Kapitalmarktunion: Führende Euronationen wagen den nächsten Anlauf
Bildquelle: Tichys Einblick

An der europäischen Kapitalmarktunion scheiden sich die Geister. Führende politische Kräfte innerhalb des Brüsseler Machtzentrums fordern seit langem die Zentralisierung von Finanzmarktaufsicht und Ratingverfahren sowie einheitliche Regeln für die Wertpapiermärkte und Transparenzvorschriften im Bankensystem. Gegner der Vertiefung des europäischen Finanzmarktes sehen darin eine weitere Ebene der Zentralisierung politischer Macht – erneut würde nationale Souveränität auf die EU-Ebene verschoben.

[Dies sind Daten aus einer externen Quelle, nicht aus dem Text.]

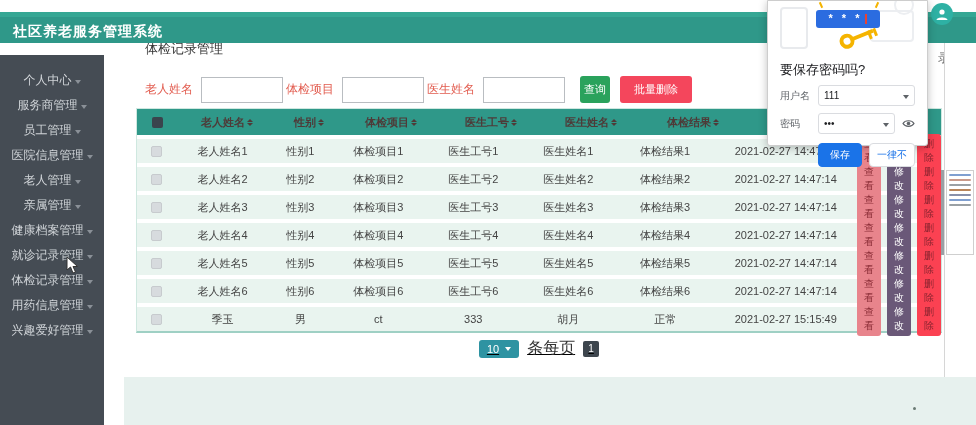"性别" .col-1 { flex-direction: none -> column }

Der mit maximaler Härte geführte Übernahmekampf der Commerzbank durch die italienische UniCredit zeigt, wie sensibel das Thema der nationalen Kredit- und Kapitalmärkte auch im europäischen Kontext noch immer zu sehen ist. Im Krisenfalle setzen Teile der Politik nach wie vor auf die Option nationaler Bankenrettung und der Einflussnahme auf das eigene Kreditsystem.

Es ist genau dieser Streit, das Ringen um nationale Souveränität und die fortschreitende Zentralisierung der Kompetenzen in Brüssel, der den Prozess der europäischen Integration wie ein Hintergrundrauschen begleitet. Wir können beobachten, wie die Architektur der Brüsseler Macht konsolidiert wird: Mit der EU-Kommission als politischem Zentrum würden die beiden Säulen der Europäischen Zentralbank und der in Paris ansässigen Finanzmarktaufsicht European Securities and Markets Authority (ESMA) das tragende Fundament dieser neuen Struktur bilden.